> _EXERCISE AIM_: Only the pictures are to be left out; return the rest of the data exactly as it stands.

Segment Start: INPUT DATA

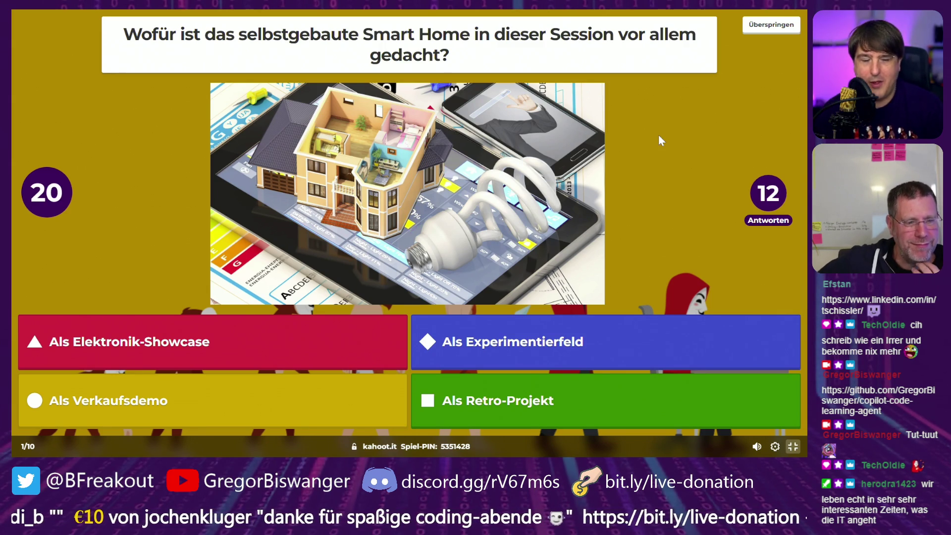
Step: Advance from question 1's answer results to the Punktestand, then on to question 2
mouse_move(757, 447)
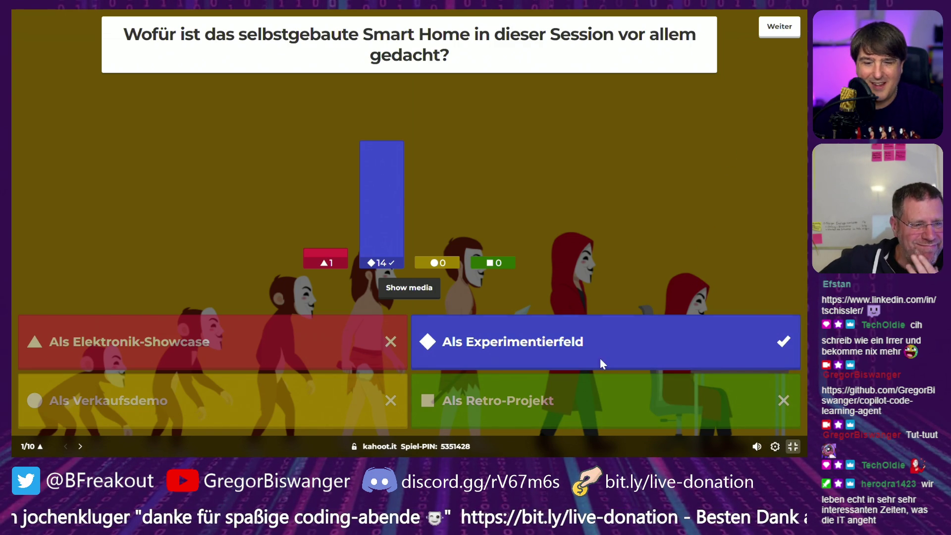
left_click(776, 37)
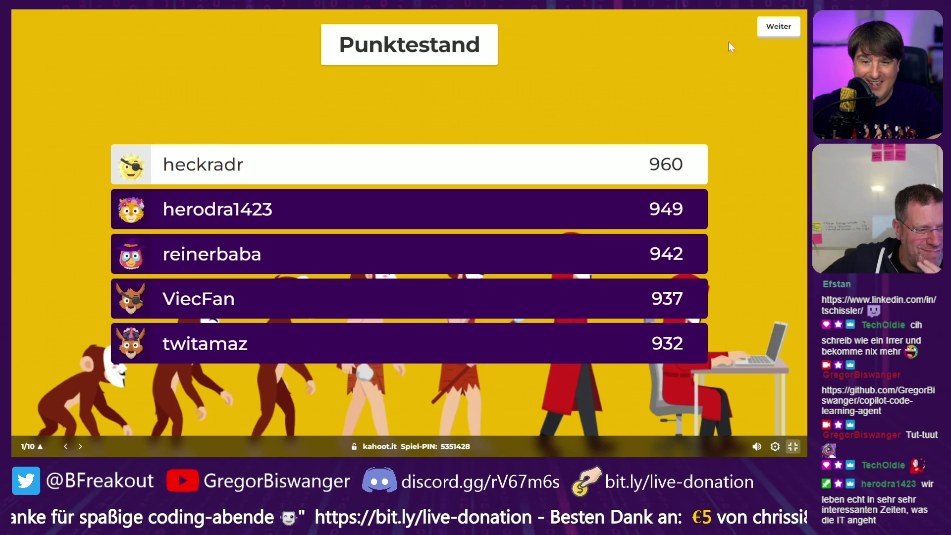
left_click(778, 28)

Segment End: INPUT DATA

> _ANSWER SPACE_:
Step: Advance from question 1's answer results to the Punktestand, then on to question 2
mouse_move(757, 447)
left_click(776, 37)
left_click(778, 28)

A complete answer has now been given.